In my opinion our society is built upon wasting. Buy, use than throw away. Every year million tons of harmful trash is thrown away or in better cases recycled. But even when recycling the raw materials are reached out of them, the finished product is destroyed. Of course in industrial sizes this is the most efficient and only way of doing it.

As a student I can`t afford buying expensive tools for my hobby projects. For example, what about this post will tell, a small PCB drill which cost up to 15-25$ if bought from a store. So if it is possible I make my own tools. In this post I am going to talk about a small, inexpensive PCB drill with changeable drill bits. Building this thing cost me about $1,5 and half an hour. It can run from a 12V and 2 amps power supply.

Here is the parts list:

  1. 1 x small 12v dc motor taken from a broken hairdryer
  2. 1 x small switch from a dead microwave owen
  3. pair of cables left from an old ATX – yellow and black
  4. some solder
  5. zip ties
  6. insulating tape
  7. DC jack
  8. old battery charger that can output from x volts to 12v and around 2 amps

This is how it looks in action:

The momentary switch was taped around the motor and the wires soldered to the terminals, at the other and of the cable there is a jack which helps connecting the drill to the power supply.

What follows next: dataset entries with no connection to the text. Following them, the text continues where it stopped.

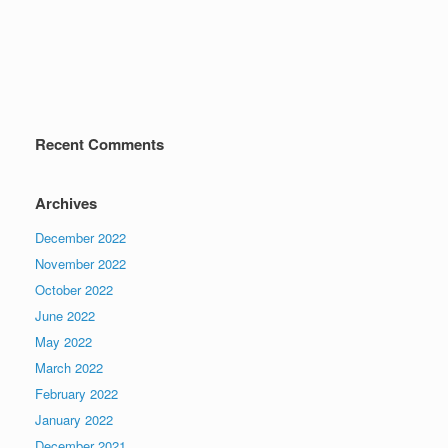
Recent Comments
Archives
December 2022
November 2022
October 2022
June 2022
May 2022
March 2022
February 2022
January 2022
December 2021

On the rod of the motor there is a mount in which are placed the drill bits. The only things I had to buy were the drill bit mounting and the small drill bits.

When the drill was finished the testing phase was the next. I made small holes in things laying around my table, including two of my fingers. I had 3 types of drill bits for wood, it worked best with the smallest which is around 1 mm wide. I tried it on several surfaces like wood, plastic and of course on a PCB. Of course, it went through on anything even on thin copper.

The drill draws around 0.3 amps without load at 12 v, and around 1.5-2 amps when drilling depending on the hardness of the surface.